Exercise prompt: One line in the listing below contains "left back paw: (219, 287)". Repeat that line and each line after it exactly, ending with the last one.
-.-.-
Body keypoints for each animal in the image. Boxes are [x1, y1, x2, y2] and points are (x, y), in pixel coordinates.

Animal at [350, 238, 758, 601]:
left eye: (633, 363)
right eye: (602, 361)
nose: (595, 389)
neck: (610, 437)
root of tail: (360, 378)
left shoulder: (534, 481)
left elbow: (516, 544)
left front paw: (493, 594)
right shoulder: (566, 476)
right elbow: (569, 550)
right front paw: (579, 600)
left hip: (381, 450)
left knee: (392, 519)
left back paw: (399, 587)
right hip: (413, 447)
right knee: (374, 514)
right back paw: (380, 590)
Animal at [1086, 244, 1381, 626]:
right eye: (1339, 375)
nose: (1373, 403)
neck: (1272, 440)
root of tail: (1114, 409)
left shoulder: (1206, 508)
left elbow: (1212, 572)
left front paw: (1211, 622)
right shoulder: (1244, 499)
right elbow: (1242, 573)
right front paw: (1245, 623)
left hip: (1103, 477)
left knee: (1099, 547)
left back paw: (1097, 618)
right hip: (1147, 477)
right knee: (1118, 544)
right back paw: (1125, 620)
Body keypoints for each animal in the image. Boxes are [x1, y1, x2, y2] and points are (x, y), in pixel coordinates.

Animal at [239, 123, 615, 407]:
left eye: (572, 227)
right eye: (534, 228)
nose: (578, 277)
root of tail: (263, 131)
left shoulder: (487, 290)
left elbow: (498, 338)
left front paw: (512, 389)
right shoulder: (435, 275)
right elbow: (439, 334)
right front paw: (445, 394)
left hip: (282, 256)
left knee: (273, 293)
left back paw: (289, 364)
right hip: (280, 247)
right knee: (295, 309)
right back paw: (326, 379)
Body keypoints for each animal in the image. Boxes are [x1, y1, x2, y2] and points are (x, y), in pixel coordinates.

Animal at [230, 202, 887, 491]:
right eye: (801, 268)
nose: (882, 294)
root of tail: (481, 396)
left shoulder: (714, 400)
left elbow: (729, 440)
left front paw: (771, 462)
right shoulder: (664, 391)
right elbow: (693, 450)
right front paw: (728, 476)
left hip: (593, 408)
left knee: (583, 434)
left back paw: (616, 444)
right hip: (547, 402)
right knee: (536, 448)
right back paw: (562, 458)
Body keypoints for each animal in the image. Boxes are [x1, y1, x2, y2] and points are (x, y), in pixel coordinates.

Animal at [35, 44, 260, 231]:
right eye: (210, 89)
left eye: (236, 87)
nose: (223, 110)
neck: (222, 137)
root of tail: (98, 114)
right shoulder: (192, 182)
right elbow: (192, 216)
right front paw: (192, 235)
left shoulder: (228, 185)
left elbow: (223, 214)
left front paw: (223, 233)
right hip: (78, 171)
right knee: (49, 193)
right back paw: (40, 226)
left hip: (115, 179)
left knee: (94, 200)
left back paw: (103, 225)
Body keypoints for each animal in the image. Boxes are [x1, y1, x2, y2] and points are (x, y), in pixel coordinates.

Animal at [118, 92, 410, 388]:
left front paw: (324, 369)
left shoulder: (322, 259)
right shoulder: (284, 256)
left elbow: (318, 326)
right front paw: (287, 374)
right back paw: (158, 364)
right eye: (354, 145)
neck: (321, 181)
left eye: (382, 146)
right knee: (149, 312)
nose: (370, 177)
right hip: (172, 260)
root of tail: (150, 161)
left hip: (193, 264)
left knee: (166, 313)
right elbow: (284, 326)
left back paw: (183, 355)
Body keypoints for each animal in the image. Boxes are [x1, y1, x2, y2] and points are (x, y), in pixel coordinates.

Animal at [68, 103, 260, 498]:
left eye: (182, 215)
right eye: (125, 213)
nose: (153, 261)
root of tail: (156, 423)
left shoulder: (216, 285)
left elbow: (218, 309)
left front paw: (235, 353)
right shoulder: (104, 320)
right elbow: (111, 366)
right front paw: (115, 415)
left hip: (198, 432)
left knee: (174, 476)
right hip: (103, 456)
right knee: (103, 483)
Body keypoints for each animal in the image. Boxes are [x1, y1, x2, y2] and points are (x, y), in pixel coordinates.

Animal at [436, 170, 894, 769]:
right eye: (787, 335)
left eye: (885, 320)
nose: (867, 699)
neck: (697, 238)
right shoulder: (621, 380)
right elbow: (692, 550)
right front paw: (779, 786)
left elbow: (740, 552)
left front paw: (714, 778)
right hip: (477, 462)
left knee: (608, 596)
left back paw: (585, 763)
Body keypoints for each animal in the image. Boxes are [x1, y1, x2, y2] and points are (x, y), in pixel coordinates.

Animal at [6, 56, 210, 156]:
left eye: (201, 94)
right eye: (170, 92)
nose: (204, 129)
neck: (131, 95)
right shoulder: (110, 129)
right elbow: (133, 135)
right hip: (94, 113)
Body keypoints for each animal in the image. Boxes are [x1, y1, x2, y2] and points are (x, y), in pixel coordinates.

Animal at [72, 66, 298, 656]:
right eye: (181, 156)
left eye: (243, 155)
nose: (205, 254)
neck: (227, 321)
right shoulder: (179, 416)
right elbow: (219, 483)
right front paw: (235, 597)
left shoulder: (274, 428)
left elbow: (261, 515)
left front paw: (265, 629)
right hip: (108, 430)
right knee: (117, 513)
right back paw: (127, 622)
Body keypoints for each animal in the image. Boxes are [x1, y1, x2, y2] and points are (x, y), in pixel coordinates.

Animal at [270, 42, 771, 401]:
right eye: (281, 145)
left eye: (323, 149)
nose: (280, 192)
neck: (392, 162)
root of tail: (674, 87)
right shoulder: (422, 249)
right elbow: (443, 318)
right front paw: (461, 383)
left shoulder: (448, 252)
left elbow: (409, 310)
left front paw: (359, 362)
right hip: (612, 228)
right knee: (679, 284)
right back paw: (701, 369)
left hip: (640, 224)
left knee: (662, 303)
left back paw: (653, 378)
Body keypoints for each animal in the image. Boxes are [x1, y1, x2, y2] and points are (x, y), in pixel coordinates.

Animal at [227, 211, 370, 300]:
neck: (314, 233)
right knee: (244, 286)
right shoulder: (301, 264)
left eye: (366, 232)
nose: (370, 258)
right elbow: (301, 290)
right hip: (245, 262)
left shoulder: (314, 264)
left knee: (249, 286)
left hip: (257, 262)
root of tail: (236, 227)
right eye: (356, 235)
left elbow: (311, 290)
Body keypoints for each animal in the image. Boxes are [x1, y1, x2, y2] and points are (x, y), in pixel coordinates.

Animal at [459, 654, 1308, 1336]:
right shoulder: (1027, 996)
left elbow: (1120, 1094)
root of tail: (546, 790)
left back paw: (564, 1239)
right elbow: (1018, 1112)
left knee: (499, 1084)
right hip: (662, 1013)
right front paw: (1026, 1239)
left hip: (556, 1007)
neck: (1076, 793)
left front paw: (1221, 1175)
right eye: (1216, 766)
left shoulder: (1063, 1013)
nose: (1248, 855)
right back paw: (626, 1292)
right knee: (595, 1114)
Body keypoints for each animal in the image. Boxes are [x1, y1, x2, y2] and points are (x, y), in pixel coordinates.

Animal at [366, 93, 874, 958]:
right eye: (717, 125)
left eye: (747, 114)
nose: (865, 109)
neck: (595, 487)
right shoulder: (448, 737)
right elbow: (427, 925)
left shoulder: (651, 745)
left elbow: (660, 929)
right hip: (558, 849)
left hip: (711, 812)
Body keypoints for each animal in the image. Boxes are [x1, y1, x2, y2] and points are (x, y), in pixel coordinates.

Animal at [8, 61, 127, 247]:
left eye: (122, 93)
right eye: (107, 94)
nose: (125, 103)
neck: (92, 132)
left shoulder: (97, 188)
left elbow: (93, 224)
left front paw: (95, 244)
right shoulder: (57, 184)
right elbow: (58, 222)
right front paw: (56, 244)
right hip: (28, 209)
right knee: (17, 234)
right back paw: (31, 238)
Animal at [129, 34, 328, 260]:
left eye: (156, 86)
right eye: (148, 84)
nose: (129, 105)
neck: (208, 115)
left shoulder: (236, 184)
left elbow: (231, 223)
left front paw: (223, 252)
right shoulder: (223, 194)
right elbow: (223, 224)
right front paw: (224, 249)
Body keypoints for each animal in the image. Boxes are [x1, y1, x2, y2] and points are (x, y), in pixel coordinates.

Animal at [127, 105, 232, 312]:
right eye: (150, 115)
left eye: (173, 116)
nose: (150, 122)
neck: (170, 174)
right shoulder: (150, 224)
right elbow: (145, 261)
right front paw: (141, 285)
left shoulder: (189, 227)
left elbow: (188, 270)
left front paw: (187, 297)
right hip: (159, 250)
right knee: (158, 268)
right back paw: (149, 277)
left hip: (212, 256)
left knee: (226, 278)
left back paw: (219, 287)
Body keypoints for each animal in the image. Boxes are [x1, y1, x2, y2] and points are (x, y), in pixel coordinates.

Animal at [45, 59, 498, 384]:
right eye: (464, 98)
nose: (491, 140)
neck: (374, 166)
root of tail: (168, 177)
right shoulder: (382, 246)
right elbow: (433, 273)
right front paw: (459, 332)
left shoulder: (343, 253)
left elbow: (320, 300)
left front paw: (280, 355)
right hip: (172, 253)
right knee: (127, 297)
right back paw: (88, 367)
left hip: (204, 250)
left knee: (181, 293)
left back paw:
-.-.-
Your solution:
left back paw: (219, 287)
Body keypoints for each animal in the image. Boxes are [x1, y1, x2, y2] and points are (x, y), in pixel coordinates.

Animal at [45, 59, 498, 384]:
right eye: (464, 98)
nose: (491, 140)
neck: (374, 166)
root of tail: (168, 177)
right shoulder: (382, 246)
right elbow: (433, 273)
right front paw: (459, 332)
left shoulder: (343, 253)
left elbow: (320, 300)
left front paw: (280, 355)
right hip: (172, 253)
right knee: (127, 297)
right back paw: (88, 367)
left hip: (204, 250)
left knee: (181, 293)
left back paw:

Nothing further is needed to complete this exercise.